- [Text for analysis]:
Signalling and Communicating

Finally, in Figure 5, two things are happening. First, the agent is signalling for attention by "waving:" the two hand icons shown overprinted in the agent's home window are displayed in quick alternation to give the appearance of movement. Signalling is a polite way for the agent to request control in a mixed initiative interaction. The user may, of course, choose to ignore the signalling, in which case a well-designed agent will desist.

For example, in the air travel planning application, the agent may signal because it has noticed that the user has overconstrained the trip. If the user clicks "Ok" in response to this signalling, the agent may then offer to appropriately relax some of the user's constraints.

The second feature illustrated in Figure 5 is the user's extended menu accessed by clicking on the horizontal arrow in the home window. Clicking on one of these menu items sends the corresponding message to the agent. This message may be the literal text string shown in the menu or some corresponding internal symbol. The list of menu items may be fixed or may be modifiable by the agent. Depending on the capabilities of the agent, the user may also, by clicking on the pencil icon, enter a text-editing interface in which a message may be composed in a natural or artificial language

Figure 5: The agent signals for attention

Architecture

Figure 6 shows the architecture of the system that implements the example scenario above. At the bottom of the figure are the application program and its associated window that are being shared between the agent and the user. At the top of the figure is the user's display which is generating window events in response to use of the mouse and keyboard.

- [Brief]: In the text on signalling and communicating, what does the user click to open the extended menu? The entries that come next are separate material, apart from the text.

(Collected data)

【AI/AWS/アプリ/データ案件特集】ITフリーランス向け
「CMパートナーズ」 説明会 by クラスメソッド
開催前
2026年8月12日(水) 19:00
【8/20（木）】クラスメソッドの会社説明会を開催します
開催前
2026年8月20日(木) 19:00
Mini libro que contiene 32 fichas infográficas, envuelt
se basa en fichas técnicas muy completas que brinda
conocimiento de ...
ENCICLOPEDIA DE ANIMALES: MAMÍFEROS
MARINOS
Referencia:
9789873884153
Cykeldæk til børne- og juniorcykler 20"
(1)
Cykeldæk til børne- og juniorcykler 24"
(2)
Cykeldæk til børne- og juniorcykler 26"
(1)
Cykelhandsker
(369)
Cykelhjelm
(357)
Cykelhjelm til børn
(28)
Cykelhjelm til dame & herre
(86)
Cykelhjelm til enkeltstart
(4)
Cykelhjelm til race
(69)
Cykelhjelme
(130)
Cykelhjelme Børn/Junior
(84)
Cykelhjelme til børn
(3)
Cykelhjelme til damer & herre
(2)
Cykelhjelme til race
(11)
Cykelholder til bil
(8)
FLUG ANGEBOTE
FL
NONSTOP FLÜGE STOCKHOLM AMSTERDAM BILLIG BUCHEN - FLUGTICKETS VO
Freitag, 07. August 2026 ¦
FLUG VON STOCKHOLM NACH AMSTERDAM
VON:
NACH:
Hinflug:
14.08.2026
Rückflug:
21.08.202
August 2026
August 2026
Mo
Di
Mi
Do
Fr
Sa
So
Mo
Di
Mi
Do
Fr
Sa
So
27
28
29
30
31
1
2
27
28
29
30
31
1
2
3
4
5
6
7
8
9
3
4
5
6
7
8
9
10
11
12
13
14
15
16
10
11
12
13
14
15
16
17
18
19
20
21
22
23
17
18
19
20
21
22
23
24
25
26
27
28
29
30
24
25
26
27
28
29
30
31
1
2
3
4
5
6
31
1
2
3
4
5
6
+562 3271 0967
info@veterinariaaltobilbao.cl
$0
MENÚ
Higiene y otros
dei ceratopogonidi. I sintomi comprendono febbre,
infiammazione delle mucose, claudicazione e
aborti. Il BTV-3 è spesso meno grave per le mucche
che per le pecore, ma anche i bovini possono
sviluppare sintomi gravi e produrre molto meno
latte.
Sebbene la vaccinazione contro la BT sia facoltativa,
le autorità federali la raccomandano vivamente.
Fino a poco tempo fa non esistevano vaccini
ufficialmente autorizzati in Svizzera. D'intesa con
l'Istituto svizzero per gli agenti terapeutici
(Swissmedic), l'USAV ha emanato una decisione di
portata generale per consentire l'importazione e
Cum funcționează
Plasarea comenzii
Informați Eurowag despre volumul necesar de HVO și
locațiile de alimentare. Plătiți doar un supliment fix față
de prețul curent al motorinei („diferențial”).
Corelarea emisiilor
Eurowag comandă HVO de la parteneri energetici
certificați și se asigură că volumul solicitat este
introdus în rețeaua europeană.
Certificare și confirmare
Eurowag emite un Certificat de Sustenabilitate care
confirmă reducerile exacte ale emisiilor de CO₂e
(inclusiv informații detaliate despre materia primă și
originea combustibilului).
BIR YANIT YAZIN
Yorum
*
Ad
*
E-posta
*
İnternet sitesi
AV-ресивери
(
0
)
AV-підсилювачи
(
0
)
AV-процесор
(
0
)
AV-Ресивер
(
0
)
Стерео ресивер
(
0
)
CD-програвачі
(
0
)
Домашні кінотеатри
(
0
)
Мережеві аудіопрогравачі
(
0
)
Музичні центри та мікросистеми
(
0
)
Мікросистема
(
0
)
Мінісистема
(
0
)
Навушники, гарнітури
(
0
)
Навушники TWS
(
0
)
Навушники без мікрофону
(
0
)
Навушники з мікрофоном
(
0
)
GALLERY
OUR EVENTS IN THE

- [Task result]: The horizontal arrow in the home window.